Al profesor cuchilla
Suele ocurrir que cuando sorprendemos a un estudiante cometiendo una falta grave, procedemos a llevar el caso hasta las últimas consecuencias.
Los reglamentos dicen exactamente cuál es el procedimiento y cuáles las sanciones, así es que debemos actuar sin miramientos.
Con esa actitud pedagógica centrada en el profesor, que n
os hace fungir como dueños supremos del conocimiento y máxima autoridad de la clase, hacemos recaer sobre el transgresor todo el peso de la ley.
Es probable que el sujeto no haya leído esos textos inspiradores que son los reglamentos. Pero el desconocimiento de la norma no es óbice para cumplirla.
Nosotros mismos, de pronto, tampoco nos ocupamos de que el estudiante hubiera aprehendido esos códigos, pero he aquí un capturado en flagrancia. Llevábamos mucho tiempo sospechando de que todos eran unos ladrones del conocimiento, y esos forajidos habían burlado nuestras estrategias.
Paranoicos, como estábamos, hasta adquirimos un software sofisticado que detecta el más ligero asomo de plagio. Y hoy tenemos la cabeza de uno. Por fin. Ya no se volverán a burlar de nuestra potestad. Que el castigo sea ejemplarizante. Los demás, aprenderán. El bandido no sabe lo que se le viene encima. O, ¿tal vez sí?
Cuando la decisión final del tribunal conspicuo de las buenas normas dicte su veredicto, el mundo se le vendrá encima.
De nada servirán el historial de conducta que traía hasta la fecha ni el compendio honesto de trabajos que presentaba, pues para los efectos, todo su expediente hoy queda bajo recelo.
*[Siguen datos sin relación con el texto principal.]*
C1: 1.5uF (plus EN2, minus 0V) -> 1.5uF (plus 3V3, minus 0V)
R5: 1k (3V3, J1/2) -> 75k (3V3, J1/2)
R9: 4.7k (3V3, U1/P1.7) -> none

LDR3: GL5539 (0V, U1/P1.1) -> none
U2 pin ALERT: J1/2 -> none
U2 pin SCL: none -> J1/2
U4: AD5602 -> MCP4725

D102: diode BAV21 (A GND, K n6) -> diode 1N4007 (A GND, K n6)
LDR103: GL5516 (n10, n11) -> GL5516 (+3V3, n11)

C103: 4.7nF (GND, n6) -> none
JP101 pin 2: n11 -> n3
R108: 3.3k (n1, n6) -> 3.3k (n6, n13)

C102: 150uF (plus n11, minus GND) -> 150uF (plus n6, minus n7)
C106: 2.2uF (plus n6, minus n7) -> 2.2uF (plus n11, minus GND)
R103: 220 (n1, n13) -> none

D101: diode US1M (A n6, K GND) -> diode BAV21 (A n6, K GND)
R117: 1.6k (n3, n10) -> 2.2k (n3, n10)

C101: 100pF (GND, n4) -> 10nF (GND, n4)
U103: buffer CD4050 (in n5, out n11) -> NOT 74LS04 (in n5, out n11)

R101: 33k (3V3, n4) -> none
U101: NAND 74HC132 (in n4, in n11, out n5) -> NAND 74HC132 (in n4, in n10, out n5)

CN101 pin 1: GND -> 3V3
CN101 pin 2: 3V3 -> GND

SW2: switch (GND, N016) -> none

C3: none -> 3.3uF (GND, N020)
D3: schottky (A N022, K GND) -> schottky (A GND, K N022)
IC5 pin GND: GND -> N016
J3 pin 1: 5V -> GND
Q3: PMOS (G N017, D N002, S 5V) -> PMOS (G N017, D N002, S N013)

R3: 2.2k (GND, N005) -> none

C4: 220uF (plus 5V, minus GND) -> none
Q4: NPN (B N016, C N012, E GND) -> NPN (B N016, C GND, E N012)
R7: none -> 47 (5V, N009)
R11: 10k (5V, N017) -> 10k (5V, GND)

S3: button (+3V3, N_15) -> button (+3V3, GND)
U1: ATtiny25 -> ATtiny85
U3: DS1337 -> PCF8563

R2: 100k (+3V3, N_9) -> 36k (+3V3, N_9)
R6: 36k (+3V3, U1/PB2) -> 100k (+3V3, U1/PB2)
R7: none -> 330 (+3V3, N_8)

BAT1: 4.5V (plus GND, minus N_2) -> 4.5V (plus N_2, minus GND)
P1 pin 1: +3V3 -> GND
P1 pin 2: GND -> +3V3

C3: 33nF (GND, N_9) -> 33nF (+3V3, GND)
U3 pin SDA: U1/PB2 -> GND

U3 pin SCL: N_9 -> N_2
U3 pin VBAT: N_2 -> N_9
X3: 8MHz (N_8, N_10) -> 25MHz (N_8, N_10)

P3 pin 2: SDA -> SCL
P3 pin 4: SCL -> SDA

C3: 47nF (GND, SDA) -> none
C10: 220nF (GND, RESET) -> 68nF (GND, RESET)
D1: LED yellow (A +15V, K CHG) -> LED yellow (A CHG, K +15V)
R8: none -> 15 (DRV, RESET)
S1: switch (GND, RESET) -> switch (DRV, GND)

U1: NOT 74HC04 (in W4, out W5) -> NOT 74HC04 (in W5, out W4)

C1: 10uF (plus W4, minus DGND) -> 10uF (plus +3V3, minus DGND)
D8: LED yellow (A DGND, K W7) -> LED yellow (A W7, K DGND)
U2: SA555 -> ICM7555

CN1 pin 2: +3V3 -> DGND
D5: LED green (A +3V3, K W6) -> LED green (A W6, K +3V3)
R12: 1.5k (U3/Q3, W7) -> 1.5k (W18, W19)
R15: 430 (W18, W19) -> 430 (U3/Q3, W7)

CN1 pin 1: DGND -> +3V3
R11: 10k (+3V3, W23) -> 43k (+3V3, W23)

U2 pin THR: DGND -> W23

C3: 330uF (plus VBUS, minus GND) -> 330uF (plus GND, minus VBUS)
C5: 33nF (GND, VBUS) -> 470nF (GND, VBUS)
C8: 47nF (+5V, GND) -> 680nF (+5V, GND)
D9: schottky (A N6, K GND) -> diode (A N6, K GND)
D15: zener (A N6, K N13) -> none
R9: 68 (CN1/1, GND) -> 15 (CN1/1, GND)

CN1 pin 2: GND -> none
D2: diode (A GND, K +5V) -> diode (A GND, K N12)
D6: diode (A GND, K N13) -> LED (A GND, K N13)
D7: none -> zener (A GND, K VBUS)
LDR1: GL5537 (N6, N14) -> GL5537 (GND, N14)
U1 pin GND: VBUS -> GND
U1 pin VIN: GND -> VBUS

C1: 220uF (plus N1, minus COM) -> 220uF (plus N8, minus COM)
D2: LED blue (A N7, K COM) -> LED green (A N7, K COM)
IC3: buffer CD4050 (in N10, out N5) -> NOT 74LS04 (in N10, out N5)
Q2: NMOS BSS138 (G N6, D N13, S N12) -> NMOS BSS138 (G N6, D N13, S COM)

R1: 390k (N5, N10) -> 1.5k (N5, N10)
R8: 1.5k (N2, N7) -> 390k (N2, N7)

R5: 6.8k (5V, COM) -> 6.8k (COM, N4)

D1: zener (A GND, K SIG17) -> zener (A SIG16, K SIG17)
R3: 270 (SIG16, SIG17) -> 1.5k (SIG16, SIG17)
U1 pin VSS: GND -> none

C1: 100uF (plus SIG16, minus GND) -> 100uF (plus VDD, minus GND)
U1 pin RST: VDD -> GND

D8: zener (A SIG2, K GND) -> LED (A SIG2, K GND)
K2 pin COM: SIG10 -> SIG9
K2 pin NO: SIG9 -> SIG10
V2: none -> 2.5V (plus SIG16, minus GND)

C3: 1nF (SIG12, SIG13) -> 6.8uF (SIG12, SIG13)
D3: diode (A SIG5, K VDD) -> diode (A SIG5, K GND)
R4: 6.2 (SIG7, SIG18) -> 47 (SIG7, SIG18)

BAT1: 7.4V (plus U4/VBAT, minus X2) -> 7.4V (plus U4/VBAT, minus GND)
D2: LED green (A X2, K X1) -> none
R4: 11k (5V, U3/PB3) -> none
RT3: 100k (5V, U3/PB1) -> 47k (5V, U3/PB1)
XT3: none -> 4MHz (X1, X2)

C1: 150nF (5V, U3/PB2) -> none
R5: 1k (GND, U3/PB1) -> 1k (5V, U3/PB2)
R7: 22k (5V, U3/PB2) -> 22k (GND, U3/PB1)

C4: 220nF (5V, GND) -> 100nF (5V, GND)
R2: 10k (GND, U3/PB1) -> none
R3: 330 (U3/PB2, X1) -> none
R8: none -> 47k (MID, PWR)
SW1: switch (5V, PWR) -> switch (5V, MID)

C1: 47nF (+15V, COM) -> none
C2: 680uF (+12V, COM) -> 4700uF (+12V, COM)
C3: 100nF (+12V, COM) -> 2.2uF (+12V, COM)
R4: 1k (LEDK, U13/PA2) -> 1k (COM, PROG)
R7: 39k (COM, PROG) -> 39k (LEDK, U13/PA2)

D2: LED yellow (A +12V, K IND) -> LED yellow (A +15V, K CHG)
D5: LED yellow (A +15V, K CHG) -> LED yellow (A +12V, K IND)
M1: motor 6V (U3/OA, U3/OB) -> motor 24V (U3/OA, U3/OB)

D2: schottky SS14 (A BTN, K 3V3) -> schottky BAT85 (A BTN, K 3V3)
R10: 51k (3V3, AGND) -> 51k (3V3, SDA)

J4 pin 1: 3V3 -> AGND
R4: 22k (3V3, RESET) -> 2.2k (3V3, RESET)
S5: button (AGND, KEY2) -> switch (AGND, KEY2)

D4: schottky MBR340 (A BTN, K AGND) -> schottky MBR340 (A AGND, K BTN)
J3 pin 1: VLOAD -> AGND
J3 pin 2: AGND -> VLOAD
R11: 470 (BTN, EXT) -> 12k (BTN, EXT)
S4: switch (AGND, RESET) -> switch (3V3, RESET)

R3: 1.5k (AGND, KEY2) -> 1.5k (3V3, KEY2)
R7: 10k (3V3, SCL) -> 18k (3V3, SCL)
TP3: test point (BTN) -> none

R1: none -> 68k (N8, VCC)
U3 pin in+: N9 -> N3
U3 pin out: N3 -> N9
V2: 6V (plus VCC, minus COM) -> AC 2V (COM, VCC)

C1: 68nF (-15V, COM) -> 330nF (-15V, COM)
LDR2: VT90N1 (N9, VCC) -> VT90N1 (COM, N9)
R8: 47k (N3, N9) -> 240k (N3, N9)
Tampoco, sus manifestaciones de arrepentimiento ni sus pedidos de perdón en público cuando se enteró, finalmente, de la gravedad de su acción.
Y, mucho menos, las lágrimas de la madre que, como pudo, averiguó el nombre del profesor y lo esperó a la salida de una clase para implorarle clemencia.
Aquí no hay nada que hacer, mi señora. Dura lex sed lex. No me venga ahora con que es madre soltera, o que su hijo estaba pasando por un mal momento emocional, o que está becado y perderá ese beneficio, o que asiste a tratamiento psicológico. ¡Imagínese! Si uno se pusiera a revisar la historia de cada delincuente, no habría presos en las cárceles.
No valen atenuantes. La decisión final será la más severa. Como tiene que ser. Una carta que citará con cuidado cada norma violada y exaltará la condena como ejemplo ante toda la comunidad dará cuenta del veredicto.
El fallo es definitivo e irreductible, y no contempla siquiera una posibilidad de resocialización como la que el sistema carcelario propone, inclusive, para los peores delincuentes, a fin de educar o acompañar a este condenado.
Que él vea lo que hace. Si se acaba su proyecto de vida profesional, es su problema.
Nosotros seguiremos impartiendo sabiduría, con el pecho pomposo, y mostrando el trofeo de nuestra pericia, así del otro lado esté destrozando a una familia.
No es, estimados colegas, para hacer laxas las obligaciones en un sistema que tiene que ser reglado para que funcione. Es simplemente para tener en cuenta que cuando solo miramos la norma dejamos de ver las historias de vida.